Businesses needing to rent work space helped reduce the amount of vacant office property on Oahu last year, but only slightly, as the market endured a sixth straight year of general flatness.
Commercial real estate firm Colliers International, which produced a report on office space vacancies for publication today, said a trend of government agencies moving out of privately owned office buildings is offsetting demand from the private sector.
Last year 42,103 square feet more office space was filled than vacated by tenants, the report said. That barely dropped the vacancy rate to 12.66 percent at the end of last year from
12.69 percent the year before.
Overall, nearly 1.9 million square feet of Oahu office space was empty out of almost 14.7 million square feet.
Since 2010 the vacancy rate for Oahu office space has fluttered between
12 and 13 percent. The low over the past decade was
7 percent in 2007.
“It has been seven years since the end of the Great Recession and while many other commercial real estate sectors have boomed, the office market still remains mired in mediocrity,” Colliers said in the report.
The firm noted that there have been four consecutive years of job growth and that 800 jobs were added to the office sector in 2016. Meanwhile the unemployment rate on Oahu fell to a seven-year low of 2.7 percent in November. Yet demand for office space has stayed more or less flat.

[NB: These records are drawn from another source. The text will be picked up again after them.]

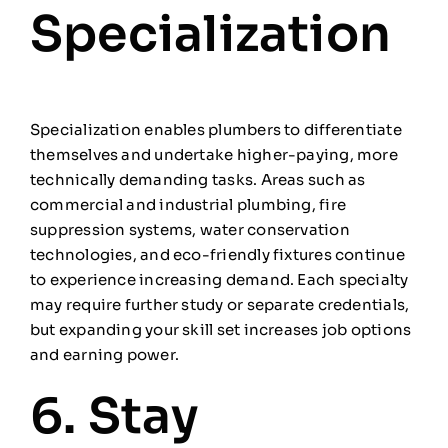
Specialization
Specialization enables plumbers to differentiate
themselves and undertake higher-paying, more
technically demanding tasks. Areas such as
commercial and industrial plumbing, fire
suppression systems, water conservation
technologies, and eco-friendly fixtures continue
to experience increasing demand. Each specialty
may require further study or separate credentials,
but expanding your skill set increases job options
and earning power.
6. Stay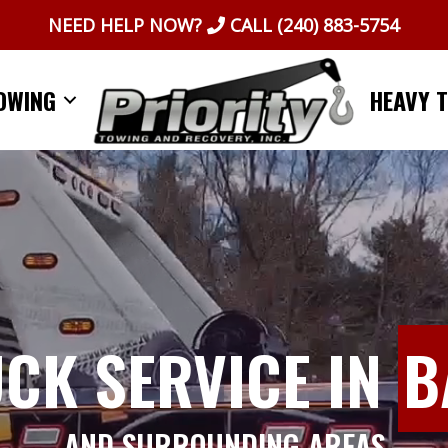
NEED HELP NOW?
CALL
(240) 883-5754
OWING
HEAVY 
UCK SERVICE IN
B
AND SURROUNDING AREAS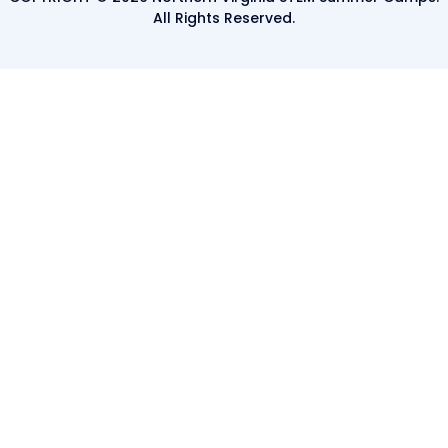
All Rights Reserved.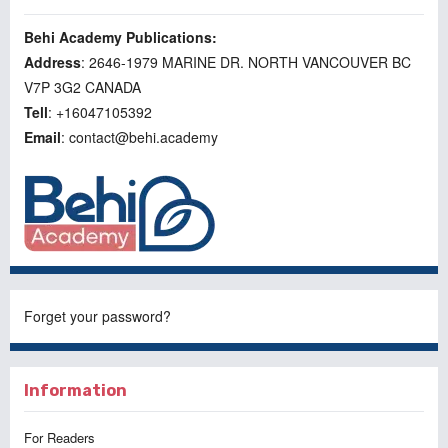
Behi Academy Publications:
Address
: 2646-1979 MARINE DR. NORTH VANCOUVER BC
V7P 3G2 CANADA
Tell
: +16047105392
Email
: contact@behi.academy
Forget your password?
Information
For Readers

One big reason, Colliers said, has been government agencies as well as companies moving out of leased office space and into buildings they own. A couple of recent examples include the National Oceanic Atmospheric Administration and Queen Emma Land Co.
Colliers said similar moves by the state Department of Health, state Department of Human Services and American Savings Bank are expected in the next few years. Also, the state should have a long-delayed renovation of its nine-story Princess Victoria Kamamalu Building in downtown Honolulu completed by midyear, which will make about 90,000 square feet of space available for state use.
Companies that use mobile technology and cloud computing also are reducing the need for employees working behind desks in buildings, the report said.
All the trends lead Colliers to predict that more space will be filled than vacated this year, but only enough to bring down the vacancy rate to 12 percent before 2018.
For its report, Colliers tracks 162 buildings with office space that is rented or available for rent from a landlord. The company said average monthly base rent sought by landlords ticked up a bit last year — to $1.69 per square foot from $1.67 per square foot the year before — largely because of higher demand for more limited space in suburban areas such as Windward, Leeward and East Oahu.